There's been a lot of discussion in the papers about how much AI will affect the world of work in the future. Well, translators have already seen their income plummet this year. Until last year, here in Germany, things were jogging along okay. A little bit down.
Since the beginning of this year? Catastrophic. Over a thousand euros a month down and heaven knows what's ahead.
Hopefully, potential clients will soon realise a few things:
1. These translation apps and the like can't recognise mistakes. I'm currently translating a text on Venice. For a magazine. I've discovered two mistakes in a not very long text: instead of a place being one square kilometre in size, the author has typed one square metre. Will so-called artificial intelligence pick up on this? And will it realise that the name Murano has been incorrectly typed as Murona at one point? I doubt it.
I even translated a discussion paper for a German ministry that had already been published online. I found one major mistake (a sentence with no ending) and two things that had been miscategorised. Again, these translation apps translate what is there, without thinking about what they are translation.

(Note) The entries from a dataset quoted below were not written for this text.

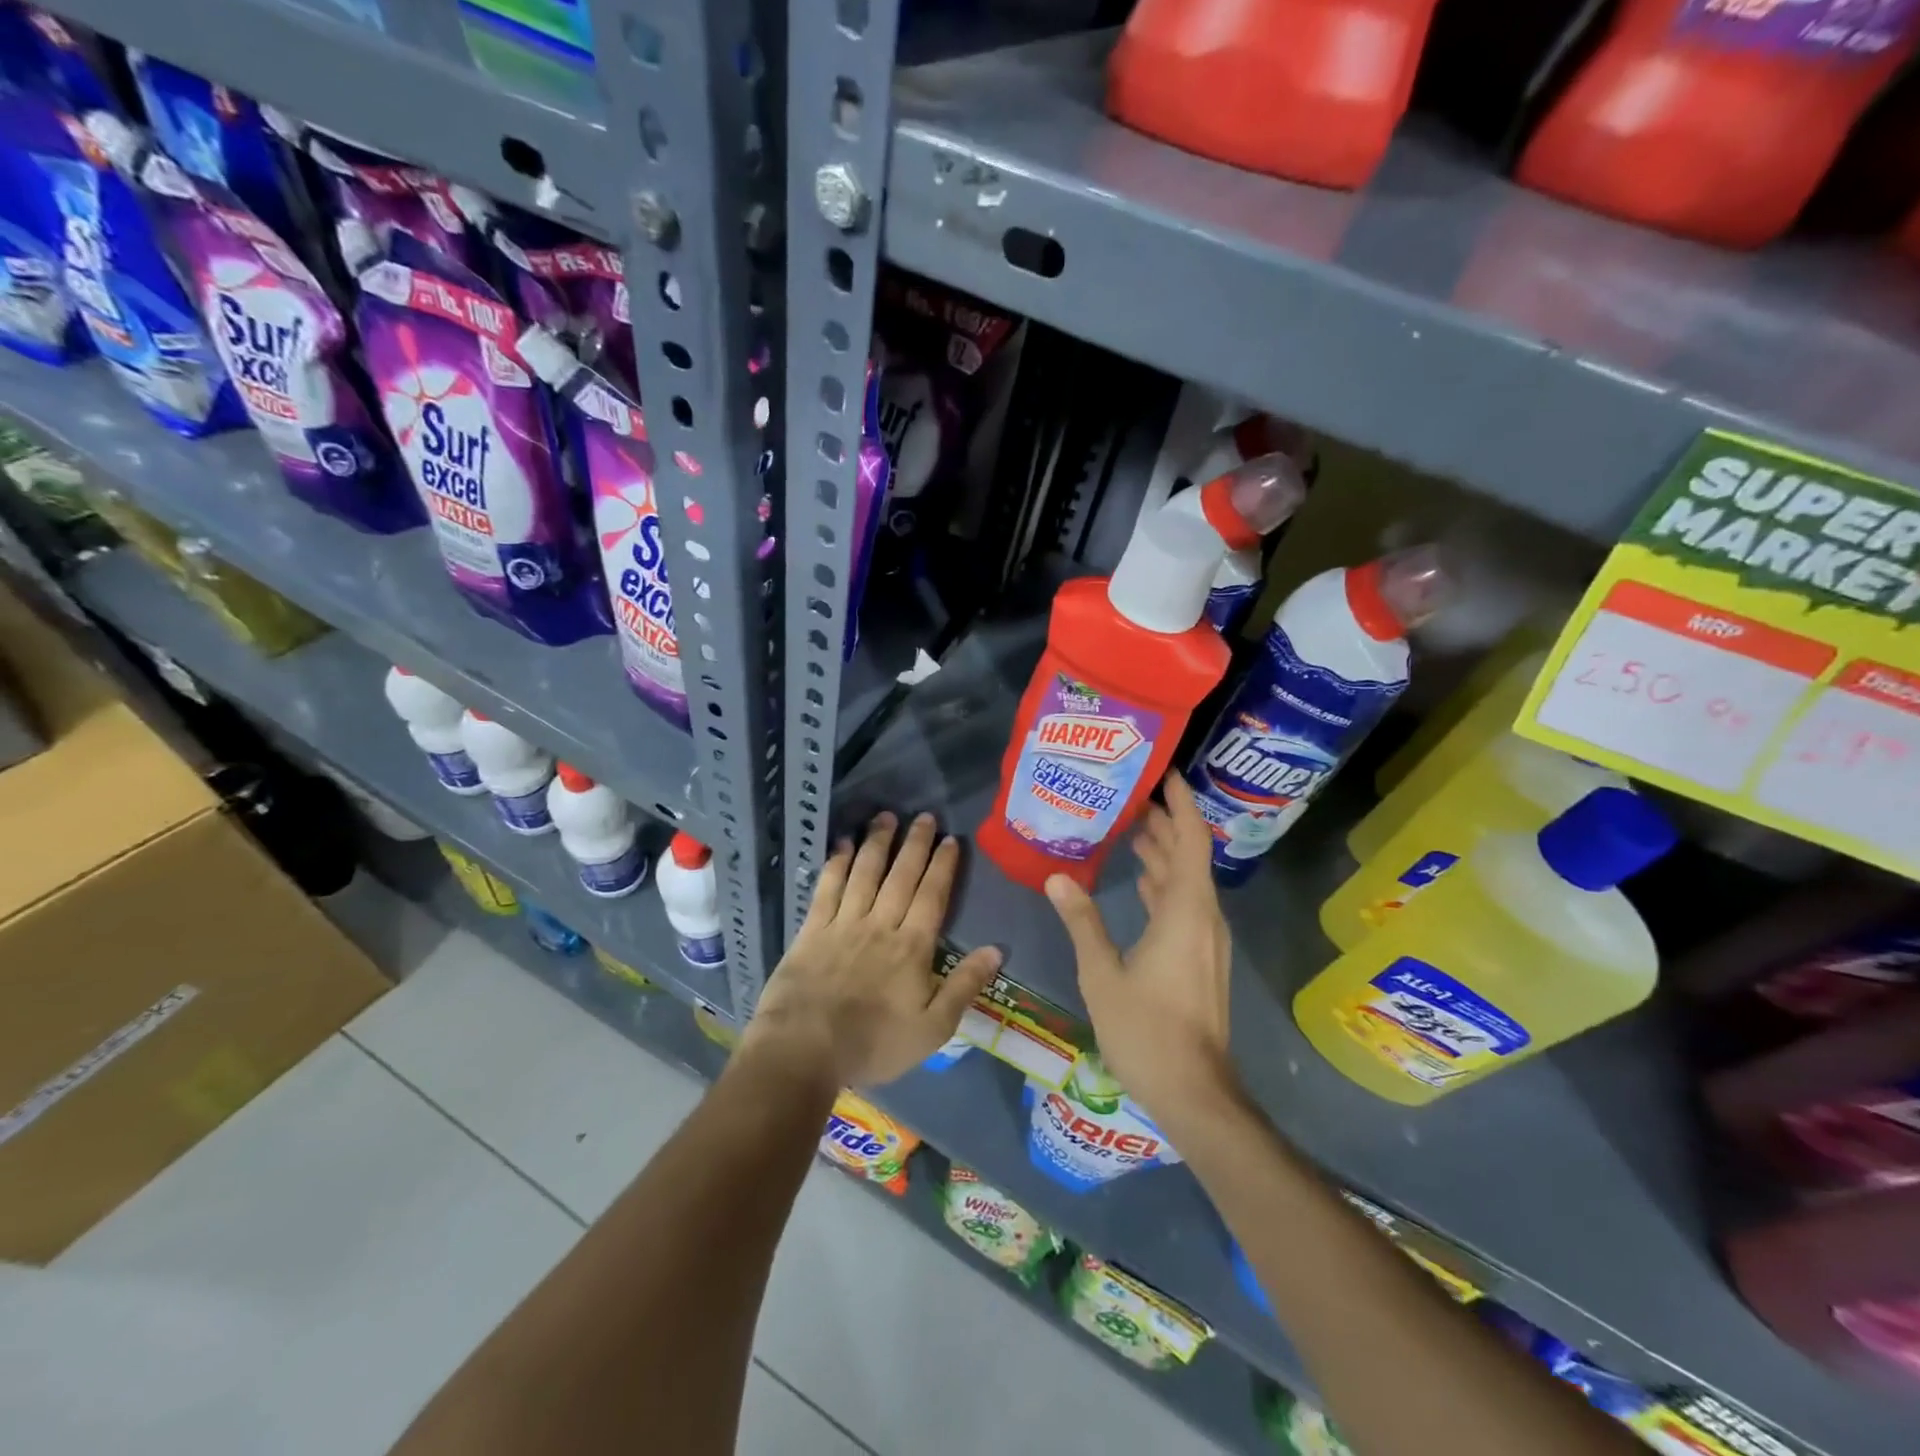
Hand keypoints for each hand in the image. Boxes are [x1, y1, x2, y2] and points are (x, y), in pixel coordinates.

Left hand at [746, 811, 1001, 1088]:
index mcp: (912, 947)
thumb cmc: (874, 1043)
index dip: (942, 866)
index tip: (950, 839)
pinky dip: (836, 864)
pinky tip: (842, 844)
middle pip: (901, 876)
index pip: (932, 896)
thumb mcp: (933, 1028)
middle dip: (915, 844)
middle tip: (924, 816)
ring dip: (877, 843)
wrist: (805, 1049)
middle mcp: (880, 924)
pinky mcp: (812, 930)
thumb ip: (964, 985)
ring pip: (865, 873)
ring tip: (886, 817)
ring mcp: (844, 923)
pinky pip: (827, 888)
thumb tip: (997, 949)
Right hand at [1044, 774, 1235, 1122]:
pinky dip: (1162, 884)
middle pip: (1189, 855)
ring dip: (1163, 853)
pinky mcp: (1201, 958)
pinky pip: (1184, 905)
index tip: (1163, 771)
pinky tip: (1138, 882)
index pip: (1191, 839)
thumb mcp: (1102, 972)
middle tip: (1130, 794)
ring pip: (1187, 881)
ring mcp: (1206, 939)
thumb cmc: (1147, 1030)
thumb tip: (1057, 876)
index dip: (1180, 802)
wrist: (1194, 1092)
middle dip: (1165, 822)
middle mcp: (1203, 917)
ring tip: (1130, 828)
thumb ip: (1082, 920)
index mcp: (1185, 910)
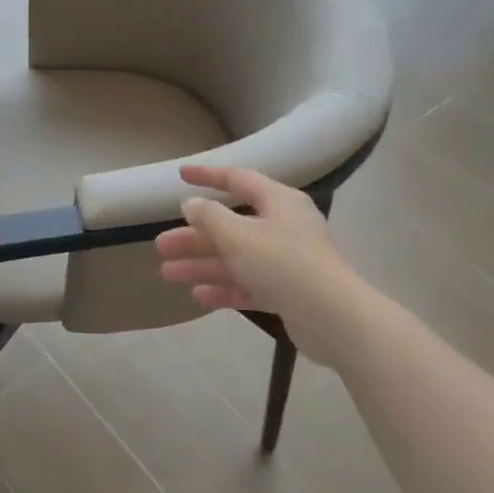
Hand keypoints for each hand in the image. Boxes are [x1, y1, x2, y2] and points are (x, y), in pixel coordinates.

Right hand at [154, 164, 374, 366]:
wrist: (332, 317)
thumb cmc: (282, 263)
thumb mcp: (238, 235)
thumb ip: (209, 217)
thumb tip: (191, 204)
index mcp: (279, 202)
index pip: (238, 179)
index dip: (207, 176)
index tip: (180, 175)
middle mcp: (284, 227)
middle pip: (231, 225)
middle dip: (194, 236)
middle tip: (161, 245)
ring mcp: (286, 261)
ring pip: (236, 258)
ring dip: (202, 264)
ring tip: (168, 274)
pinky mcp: (287, 291)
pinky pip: (249, 285)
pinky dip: (224, 288)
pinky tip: (198, 296)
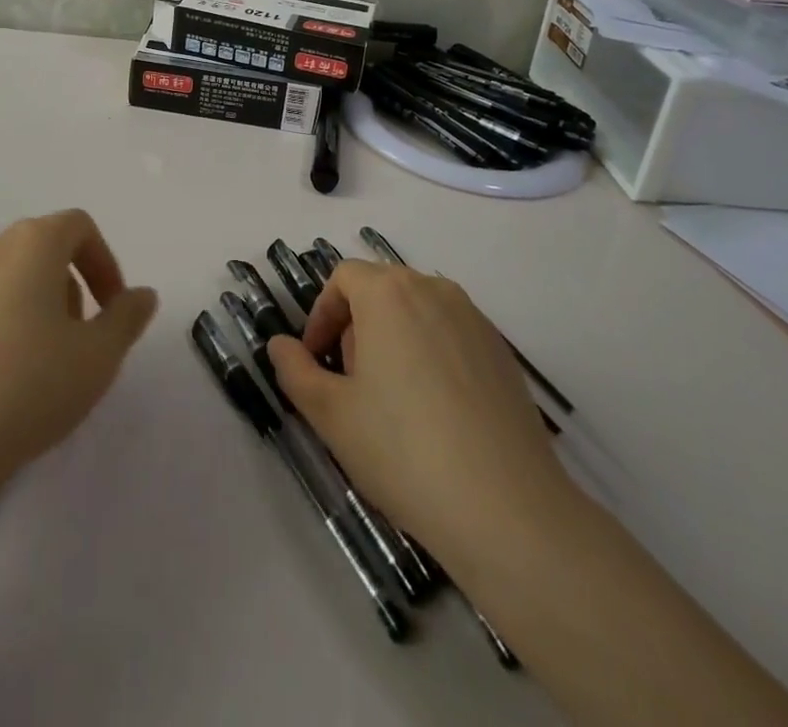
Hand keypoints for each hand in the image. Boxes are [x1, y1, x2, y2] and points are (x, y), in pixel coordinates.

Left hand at [0, 210, 157, 501]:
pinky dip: (0, 322)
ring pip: (10, 276)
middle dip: (71, 287)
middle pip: (43, 249)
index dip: (104, 263)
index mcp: (33, 242)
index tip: (112, 310)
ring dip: (36, 305)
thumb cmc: (26, 387)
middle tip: (80, 342)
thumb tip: (142, 294)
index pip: (79, 227)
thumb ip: (126, 318)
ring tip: (41, 364)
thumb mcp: (97, 357)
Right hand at [267, 261, 571, 566]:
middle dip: (356, 328)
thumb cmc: (404, 451)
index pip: (343, 278)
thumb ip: (295, 371)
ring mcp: (475, 319)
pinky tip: (436, 414)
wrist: (508, 510)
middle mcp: (434, 290)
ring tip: (392, 401)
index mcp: (389, 293)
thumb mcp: (331, 415)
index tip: (317, 361)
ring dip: (393, 340)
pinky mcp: (503, 352)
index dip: (322, 314)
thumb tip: (279, 344)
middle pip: (381, 290)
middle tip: (351, 385)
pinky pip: (451, 336)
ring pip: (417, 312)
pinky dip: (431, 356)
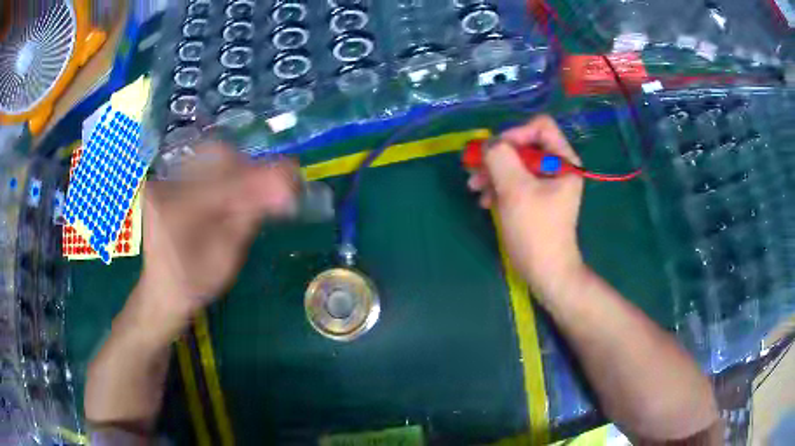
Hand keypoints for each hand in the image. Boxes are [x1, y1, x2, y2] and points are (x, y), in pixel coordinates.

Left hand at [131, 142, 297, 338]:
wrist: (161, 289)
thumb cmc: (194, 283)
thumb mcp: (225, 259)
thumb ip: (250, 218)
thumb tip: (284, 189)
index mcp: (178, 212)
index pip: (227, 182)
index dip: (263, 178)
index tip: (293, 179)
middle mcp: (167, 186)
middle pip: (217, 156)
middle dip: (249, 168)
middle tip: (271, 186)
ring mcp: (164, 180)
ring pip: (210, 157)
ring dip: (238, 169)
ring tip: (253, 190)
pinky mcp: (167, 181)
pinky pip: (201, 166)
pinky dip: (223, 174)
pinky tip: (232, 192)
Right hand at [467, 115, 585, 298]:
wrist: (545, 272)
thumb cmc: (535, 231)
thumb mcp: (515, 190)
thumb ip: (500, 158)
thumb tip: (488, 144)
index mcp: (564, 160)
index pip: (540, 127)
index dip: (515, 134)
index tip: (495, 153)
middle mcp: (557, 167)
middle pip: (524, 145)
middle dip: (497, 157)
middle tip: (474, 171)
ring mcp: (546, 184)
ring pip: (515, 164)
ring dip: (492, 173)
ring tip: (474, 188)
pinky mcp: (535, 198)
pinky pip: (515, 182)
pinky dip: (498, 188)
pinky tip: (485, 202)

2. The translation app won't produce a text in a style that is right for the target audience. I've just translated some in-flight games for an airline company. I saw the PDF-files that showed the layout of the games. Someone had put in some text in English already - very probably using some free translation app. Oh, my! If you compare what they had inserted and the text that I finally ended up with after going through it four times, I'll think you'll agree that mine knocks the socks off any machine translation. The style of the writing in German was stilted and formal, not what you need for children's games, but that is how the English text ended up sounding, too.
In the meantime, while waiting for clients to be bitten in the arse and return to translation agencies and translators, I shall tighten my belt. Fortunately, my pleasures are modest.